Интересны у Белинского сами эти сравнения с явлениями природы поэтического творчества как чего-то органичного и безусловного, возникшие, возможно, не без влияния музы самого Кольцова, который также через образы природы выявляет мощь и многосторонность пушкинского гения. Лес – это стихия, это множественность в единстве. Так должен был ощутить поэтическую силу Пушкина и Кольцов – выразитель лишь одного начала, поэт, которого «могучий талант, – как говорил Белинский, – не может выйти из магического крута народной непосредственности». В другом месте критик называл этот круг «заколдованным».
Но, воплощая принципы народно-поэтического творчества, Кольцов уже как профессиональный литератор доводит их до совершенства.

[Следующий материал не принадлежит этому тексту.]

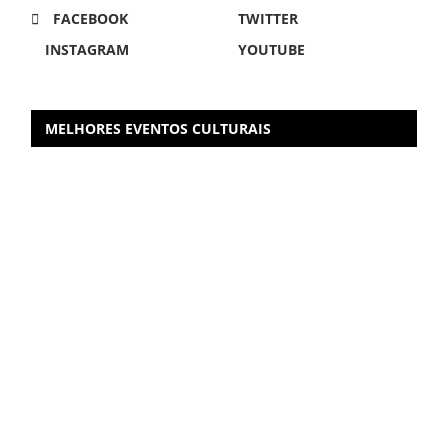
FACEBOOK
TWITTER
INSTAGRAM
YOUTUBE
MELHORES EVENTOS CULTURAIS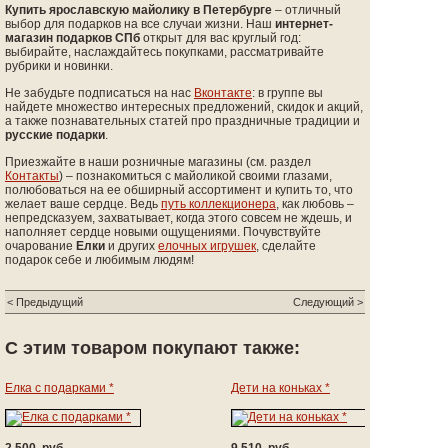
Купить ярославскую майолику в Петербурге
– отличный
выбор для подарков на все случаи жизни. Наш
интернет-
магазин подарков СПб
открыт для вас круглый год:
выбирайте, наслаждайтесь покупками, рассматривайте
рубрики и новинки.
Не забудьте подписаться на нас
Вконтакте
: в группе вы
найдете множество интересных предложений, скидок и акций,
а также познавательных статей про праздничные традиции и
русские подарки
.
Приезжайте в наши розничные магазины (см. раздел
Контакты
) – познакомиться с майоликой своими глазами,
полюбоваться на ее обширный ассортимент и купить то, что
желает ваше сердце. Ведь
путь коллекционера
, как любовь –
непредсказуем, захватывает, когда этого совсем не ждешь, и
наполняет сердце новыми ощущениями. Почувствуйте
очарование
Елки
и других
елочных игрушек
, сделайте
подарок себе и любимым людям!
< Предыдущий
Следующий >
С этим товаром покупают также:
Елка с подарками *
Дети на коньках *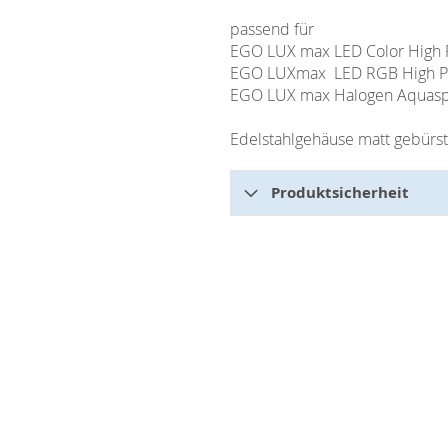
passend für
EGO LUX max LED Color High 
EGO LUXmax LED RGB High Po
EGO LUX max Halogen Aquaspo
Edelstahlgehäuse matt gebürst
Produktsicherheit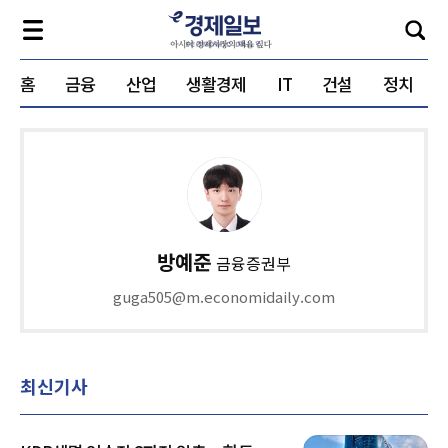
홈
금융
산업
생활경제
IT
건설
정치
방예준
금융증권부
guga505@m.economidaily.com
최신기사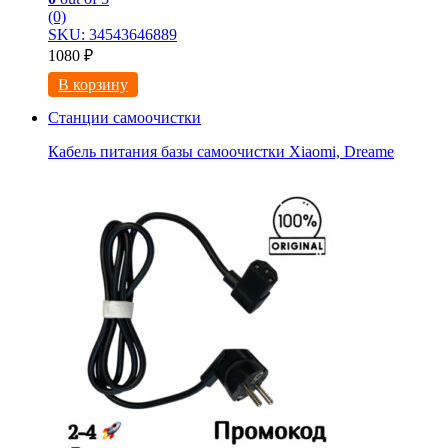
(0)
SKU: 34543646889
1080
₽
В корзину
Станции самоочистки
Кабель питания базы самоочистки Xiaomi, Dreame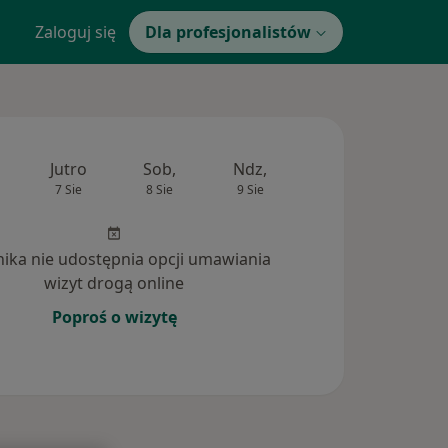
Zaloguj się
Dla profesjonalistów
Jutro
Sob,
Ndz,
Pon,
Wt,
7 Sie
8 Sie
9 Sie
10 Sie
11 Si
inika nie udostępnia opcji umawiania
wizyt drogą online
Poproś o wizytę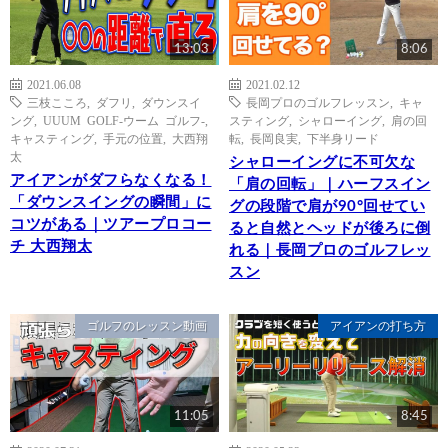
13:03
8:06
2021.06.08
2021.02.12
三枝こころ
,
ダフリ
,
ダウンスイ
長岡プロのゴルフレッスン
,
キャ
ング
,
UUUM GOLF-ウーム ゴルフ-
,
スティング
,
シャローイング
,
肩の回
キャスティング
,
手元の位置
,
大西翔
転
,
長岡良実
,
下半身リード
太
シャローイングに不可欠な
アイアンがダフらなくなる！
「肩の回転」｜ハーフスイン
「ダウンスイングの瞬間」に
グの段階で肩が90°回せてい
コツがある｜ツアープロコー
ると自然とヘッドが後ろに倒
チ 大西翔太
れる｜長岡プロのゴルフレッ
スン
ゴルフのレッスン動画
アイアンの打ち方
11:05
8:45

Композиция «Леса» трехчастна. Трехчастность эта четко определена трижды возникающим вопросом, приобретающим и характер вступления, лирического причета-плача. Лишь в самом начале вопрос повторен дважды. Это в полной мере соответствует тому значению, которое приобрела в рамках первой части (пять строф) первая строфа, заключающая в зерне, по сути, уже все стихотворение. Это интродукция, увертюра, в сжатом виде содержащая основные темы всей, подлинно богатырской, симфонии и основную разработку:
Что, дремучий лес,
Призадумался,
Грустью темною
Затуманился?
Здесь в особой концентрированности можно найти зародыши всех трех литературных родов. И лирику: вопрос-запев, и эпос – с образом дремучего леса, и драматическую коллизию: лес – туча-буря, хотя последняя намечена еще только музыкально.
Уже здесь определяется вся сложность образа леса – образа многоассоциативного, уже здесь выявляется сложное взаимодействие двух начал: человеческого и природного, одушевленного и неодушевленного, причудливая игра и взаимопереходы смыслов, каких народная поэзия с ее прямыми одушевлениями не знает.